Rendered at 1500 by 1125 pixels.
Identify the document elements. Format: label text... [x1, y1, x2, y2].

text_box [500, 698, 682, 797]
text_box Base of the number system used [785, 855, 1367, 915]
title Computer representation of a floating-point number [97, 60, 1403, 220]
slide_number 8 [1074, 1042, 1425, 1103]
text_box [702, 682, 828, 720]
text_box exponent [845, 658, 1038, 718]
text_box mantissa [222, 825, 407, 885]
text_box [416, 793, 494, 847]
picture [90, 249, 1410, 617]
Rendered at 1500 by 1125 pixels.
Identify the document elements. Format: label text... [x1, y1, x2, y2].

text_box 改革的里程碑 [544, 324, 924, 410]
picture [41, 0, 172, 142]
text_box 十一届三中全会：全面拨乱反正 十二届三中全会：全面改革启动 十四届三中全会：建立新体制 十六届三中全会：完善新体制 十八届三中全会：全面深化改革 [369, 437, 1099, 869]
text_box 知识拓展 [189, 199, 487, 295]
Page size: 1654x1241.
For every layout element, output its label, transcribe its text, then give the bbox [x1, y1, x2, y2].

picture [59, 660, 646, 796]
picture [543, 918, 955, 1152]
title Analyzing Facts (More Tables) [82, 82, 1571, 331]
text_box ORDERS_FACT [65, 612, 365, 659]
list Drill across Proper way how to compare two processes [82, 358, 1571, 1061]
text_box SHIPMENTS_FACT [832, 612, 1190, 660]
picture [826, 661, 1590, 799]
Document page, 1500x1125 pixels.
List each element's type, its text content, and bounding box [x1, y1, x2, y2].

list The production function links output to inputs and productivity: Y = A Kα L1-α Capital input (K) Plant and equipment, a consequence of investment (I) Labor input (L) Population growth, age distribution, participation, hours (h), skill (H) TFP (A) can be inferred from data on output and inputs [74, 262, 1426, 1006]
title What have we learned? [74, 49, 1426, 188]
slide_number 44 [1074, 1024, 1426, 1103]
══════════════════════════════
TASK DESCRIPTION -
A word-for-word transcription of all the data is needed.

ANSWER TO THE PROBLEM -
Rendered at 1500 by 1125 pixels.
Identify the document elements. Format: label text... [x1, y1, x2, y2].

text_box [500, 698, 682, 797]
text_box Base of the number system used [785, 855, 1367, 915]
title Computer representation of a floating-point number [97, 60, 1403, 220]
slide_number 8 [1074, 1042, 1425, 1103]
text_box [702, 682, 828, 720]
text_box exponent [845, 658, 1038, 718]
text_box mantissa [222, 825, 407, 885]
text_box [416, 793, 494, 847]
picture [90, 249, 1410, 617]
Rendered at 1500 by 1125 pixels.
Identify the document elements. Format: label text... [x1, y1, x2, y2].

text_box 改革的里程碑 [544, 324, 924, 410]
picture [41, 0, 172, 142]
text_box 十一届三中全会：全面拨乱反正 十二届三中全会：全面改革启动 十四届三中全会：建立新体制 十六届三中全会：完善新体制 十八届三中全会：全面深化改革 [369, 437, 1099, 869]
text_box 知识拓展 [189, 199, 487, 295]
Page size: 1654x1241.
For every layout element, output its label, transcribe its text, then give the bbox [x1, y1, x2, y2].

picture [59, 660, 646, 796]
picture [543, 918, 955, 1152]
title Analyzing Facts (More Tables) [82, 82, 1571, 331]
text_box ORDERS_FACT [65, 612, 365, 659]
list Drill across Proper way how to compare two processes [82, 358, 1571, 1061]
text_box SHIPMENTS_FACT [832, 612, 1190, 660]
picture [826, 661, 1590, 799]
Document page, 1500x1125 pixels.
List each element's type, its text content, and bounding box [x1, y1, x2, y2].

list The production function links output to inputs and productivity: Y = A Kα L1-α Capital input (K) Plant and equipment, a consequence of investment (I) Labor input (L) Population growth, age distribution, participation, hours (h), skill (H) TFP (A) can be inferred from data on output and inputs [74, 262, 1426, 1006]
title What have we learned? [74, 49, 1426, 188]
slide_number 44 [1074, 1024, 1426, 1103]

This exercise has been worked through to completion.